先ほど、七星が郷田氏に出したクイーンの味。それが本物か偽物か、俺自身で確かめるために。
カウンターに立った七星は、メガネをかけなおし、爪の中までしっかりと手を洗い、丁寧にカクテルグラスを磨く。
そして、カウンター裏の棚や冷蔵庫から、いくつかのお酒の瓶を取り出した。
取り出したお酒を、それぞれ小さいグラスに入れ、少量ずつ口に含む。
「ああ、やっぱり君たちだ。今から君たちを高貴な女王様にしてあげるから。ちょっと待っててね、レディたち」
…げ、なんだ、七星のやつ。
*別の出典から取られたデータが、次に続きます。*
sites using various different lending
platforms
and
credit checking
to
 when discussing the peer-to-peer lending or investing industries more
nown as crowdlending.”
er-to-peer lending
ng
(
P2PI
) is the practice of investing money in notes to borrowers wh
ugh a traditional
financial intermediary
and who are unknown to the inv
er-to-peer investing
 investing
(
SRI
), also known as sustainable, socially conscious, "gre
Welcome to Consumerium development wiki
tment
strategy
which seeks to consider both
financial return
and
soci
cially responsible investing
まるで芝居のような独り言。マジで危ないやつなのか、こいつ。
ドン引きしている俺に構わず、七星は作業を続ける。
ミキシンググラスに氷と水を入れ、バースプーンを入れてかき混ぜ、ストレーナーという濾し器をつけて、水を捨てる。こうすることで、ミキシンググラスを冷やすと共に、氷の角を取ることができる。
氷だけが残ったミキシンググラスに、メジャーカップで測りながら、お酒を入れていく。そして、バースプーンを入れてかき混ぜる。ステアといわれる技法。地味に見えるが、バーテンダーの技量が試されるといわれる技。
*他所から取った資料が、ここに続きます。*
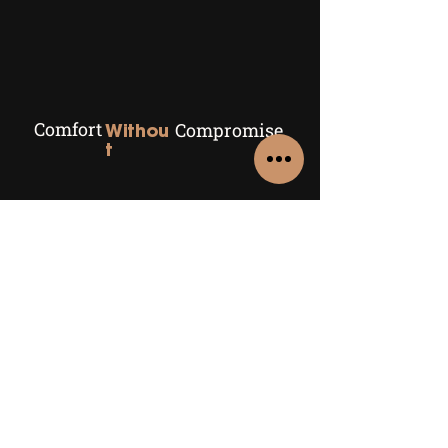
Comfort
Compromise
Withou
t
Comparing air source heat
pumps to other heating
systems
Explore
Air Source Heat Pumps
Air Conditioning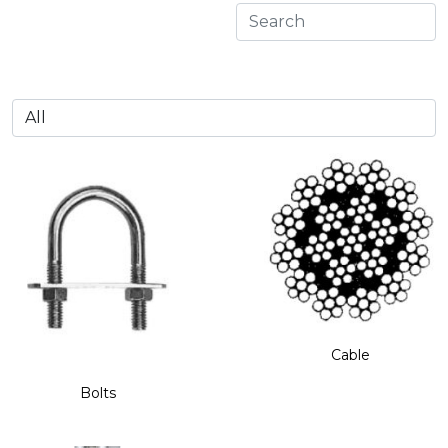
Cable
Bolts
「まだ…まだ足りない。もう少し寄り添って混ざり合うんだ、レディたち。もう少し、もう少し…。そう、今!」
すっとバースプーンを出す。再びストレーナーをはめ、不純物が入らないよう、静かにカクテルグラスに注ぐ。
オレンジの輪切りとオレンジミントで飾られた、深みのある琥珀色のカクテル。見た目だけは完全に〈クイーン〉だ。